New knowledge on human microbiome begins to impact practice

The first annual Dr. Ananda Prasad Lecture in Physiology highlighted the role of the human microbiome in health and disease.

Vincent B. Young, MD, PhD, connected the dots between physiology and clinical medicine at the first annual Dr. Ananda Prasad Lecture in Physiology on Friday.

“As a practicing clinician, you are touched upon by basic and translational research, and what you observe in the day-to-day care of patients informs both of those as well,” he said.

Dr. Young spoke about one of the most recent and highly publicized physiological discoveries to date: the human microbiome and its role in health and disease. He noted an exponential increase in the use of the word “microbiome” in the scientific literature and the lay press.

“Clinicians should think about this, not necessarily how it affects your day-to-day practice now, but how it may affect it more in the future,” said Dr. Young, a professor in the departments of internal medicine/infectious diseases and microbiology and immunology at the University of Michigan Medical School in Ann Arbor.

The microbiome is defined as the total community of microbes (e.g., bacteria, fungi, and viruses) and the given environment they inhabit, such as soil or the human body, he explained.

“The physiology of this community is very tied with our own physiology. … The number of genes inside these thousands of different types of microbes in you actually has a metabolic capacity that outstrips our own metabolic capacity by, depending on whose [estimates] you believe, at least an order of magnitude—maybe even two or three orders of magnitude,” Dr. Young said.

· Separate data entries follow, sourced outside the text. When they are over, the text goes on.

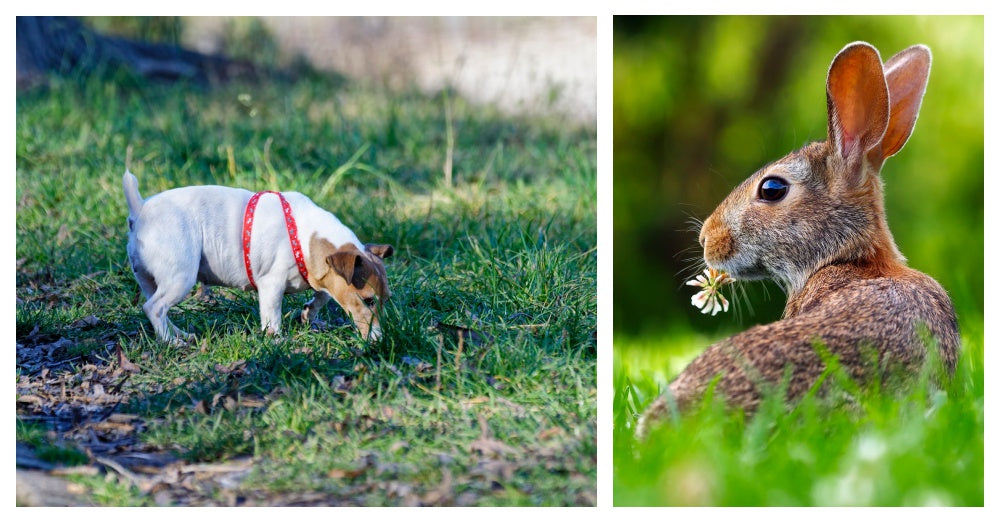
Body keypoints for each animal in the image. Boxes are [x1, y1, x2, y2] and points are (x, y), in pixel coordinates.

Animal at [123, 170, 392, 346]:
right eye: (368, 301)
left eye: (386, 300)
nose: (380, 340)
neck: (304, 236)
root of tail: (140, 210)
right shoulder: (271, 284)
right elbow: (272, 317)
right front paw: (278, 340)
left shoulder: (322, 276)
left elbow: (322, 296)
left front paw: (308, 312)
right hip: (181, 277)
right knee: (154, 308)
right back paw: (171, 341)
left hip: (152, 280)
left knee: (158, 308)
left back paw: (179, 334)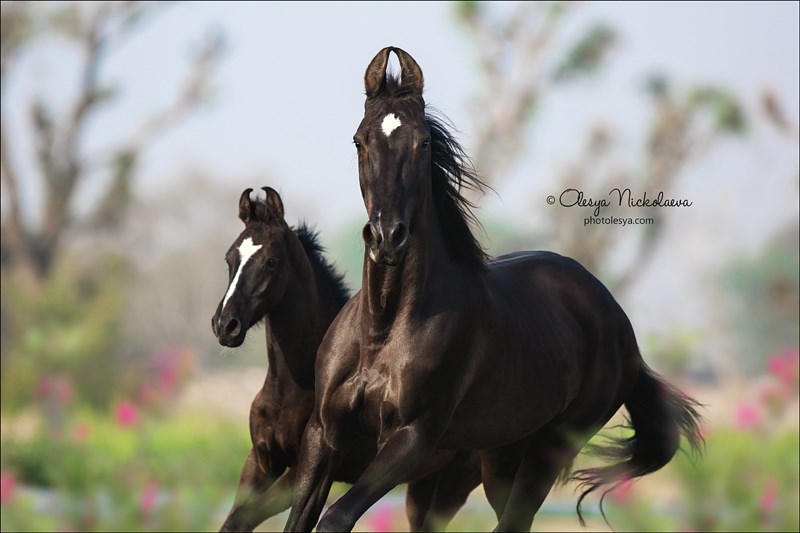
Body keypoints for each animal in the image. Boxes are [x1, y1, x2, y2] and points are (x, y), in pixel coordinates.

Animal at [284, 47, 704, 528]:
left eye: (423, 143)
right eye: (360, 140)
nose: (389, 237)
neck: (383, 331)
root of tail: (619, 323)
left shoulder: (412, 439)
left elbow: (336, 517)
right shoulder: (324, 432)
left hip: (549, 448)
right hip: (501, 454)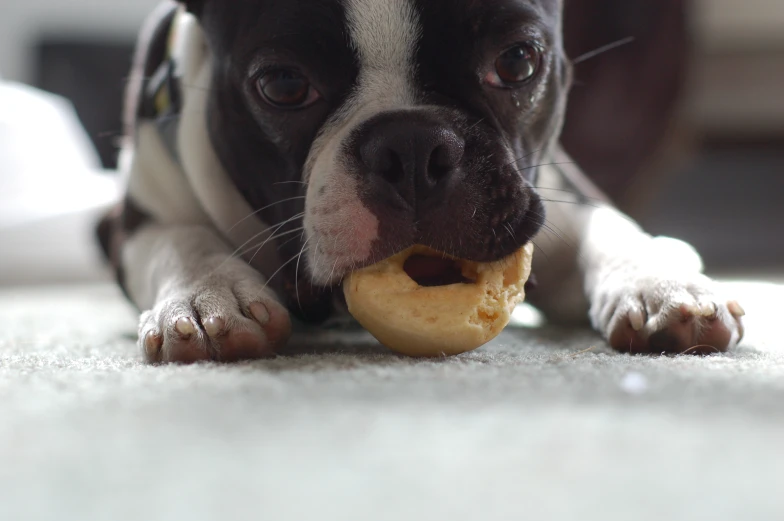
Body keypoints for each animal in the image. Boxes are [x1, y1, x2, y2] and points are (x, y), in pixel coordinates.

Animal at [99, 0, 748, 362]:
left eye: (517, 61)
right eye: (282, 85)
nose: (412, 147)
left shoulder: (564, 200)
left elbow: (616, 231)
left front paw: (663, 286)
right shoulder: (129, 221)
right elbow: (179, 238)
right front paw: (204, 299)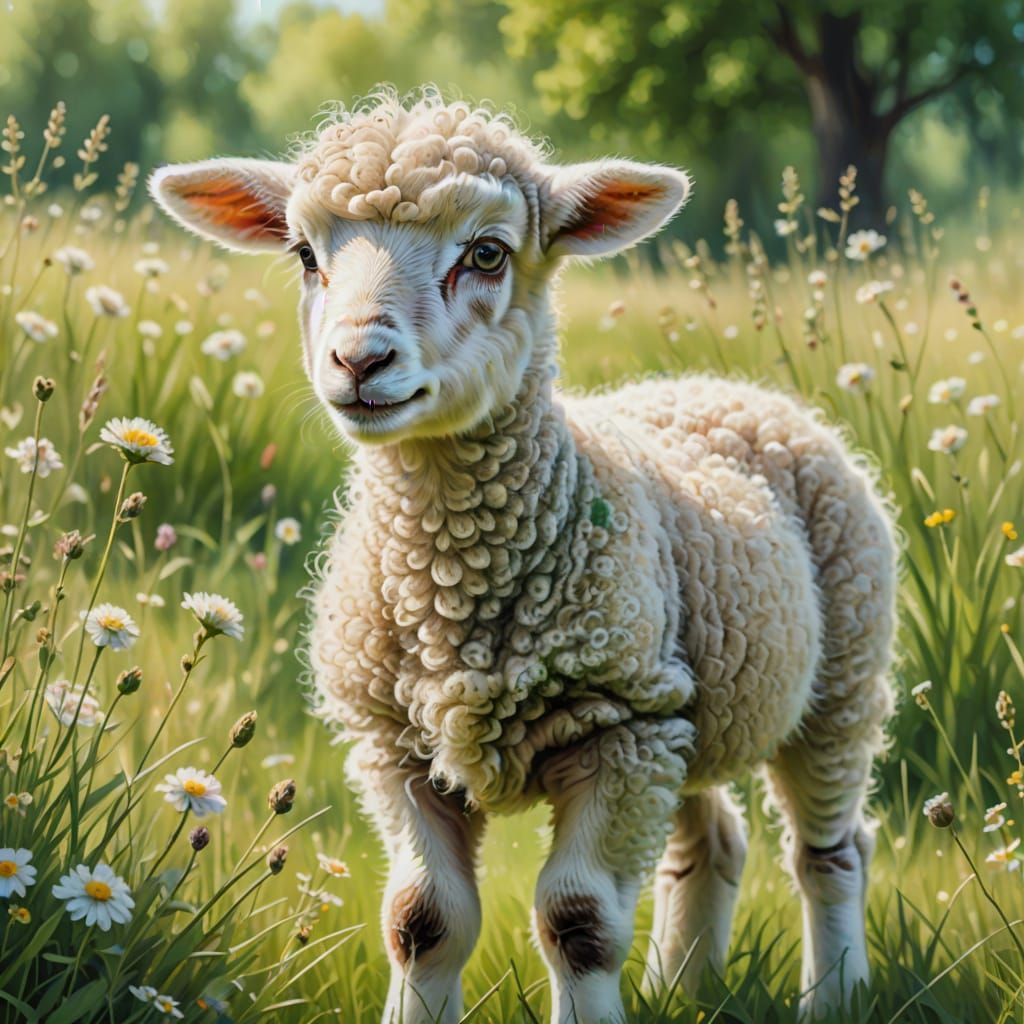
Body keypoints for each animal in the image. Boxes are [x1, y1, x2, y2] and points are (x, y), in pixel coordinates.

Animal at [151, 87, 897, 1024]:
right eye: (305, 255)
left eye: (487, 253)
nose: (359, 359)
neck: (451, 578)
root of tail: (729, 390)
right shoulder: (397, 745)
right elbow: (421, 918)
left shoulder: (618, 727)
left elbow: (578, 921)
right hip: (686, 704)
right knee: (713, 839)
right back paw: (681, 985)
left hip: (837, 681)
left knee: (831, 851)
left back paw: (835, 994)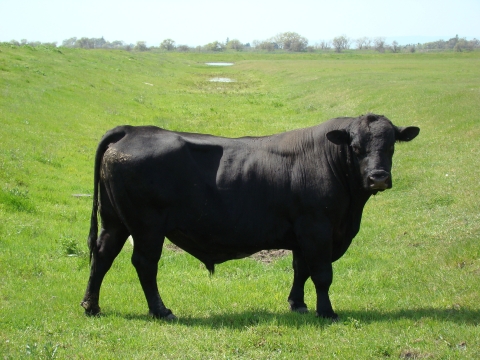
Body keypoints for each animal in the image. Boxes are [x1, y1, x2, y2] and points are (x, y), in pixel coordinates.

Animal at [82, 114, 420, 320]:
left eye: (391, 145)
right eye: (357, 147)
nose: (378, 177)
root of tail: (132, 129)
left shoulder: (302, 231)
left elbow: (301, 270)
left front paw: (297, 304)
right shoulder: (318, 228)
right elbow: (322, 274)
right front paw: (327, 312)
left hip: (115, 221)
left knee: (102, 255)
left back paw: (91, 306)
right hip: (147, 226)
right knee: (144, 264)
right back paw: (161, 310)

There are caveats to microbiome research, however. Researchers can study microbiota of different individuals in great detail and find differences between them, “but just because we see those differences, we don't know what the causation is,” Dr. Young said.

Despite the challenges of microbiome research, recent years have brought evidence in the fields of infectious diseases, cardiology, pharmacology, oncology, and endocrinology, he noted. Perhaps the most well-known impact of manipulating the human microbiome is in cases of recurrent Clostridium difficile, Dr. Young said.

When he asked the audience how many physicians have referred a patient with C. difficile to receive fecal microbiota transplant (FMT), many hands went up in the air. “That's pretty significant. If I had asked this five years ago, I'd probably, first of all, get a lot of weird looks, and then probably only a few hands [would] go up,” said Dr. Young.

A clear shift happened in 2013, when a randomized controlled trial of FMT, published in the New England Journal of Medicine, saw positive results and was stopped early, he noted. “A lot of our interest in FMT came from this initial paper that only had 14 patients who got active treatment. … We've had a lot more studies now, and there was a recent meta-analysis that again backs this up. FMT has a much higher success rate for treating recurrent C. difficile infection as opposed to standard therapy, vancomycin,” he said.

How does this happen? “We assume we're restoring the microbiota,” said Dr. Young.

As researchers discover more and more associations between the status of the microbiome and various states of health and disease, physicians grow closer to the aim of precision health and providing customized care to patients, he said.

“We are just beginning to move from these associations to causation,” Dr. Young said. “Once we understand some of this causation and understand the structure and function of the microbiome, perhaps we can move to the point where we can intentionally manipulate the microbiota to … prevent and treat diseases.”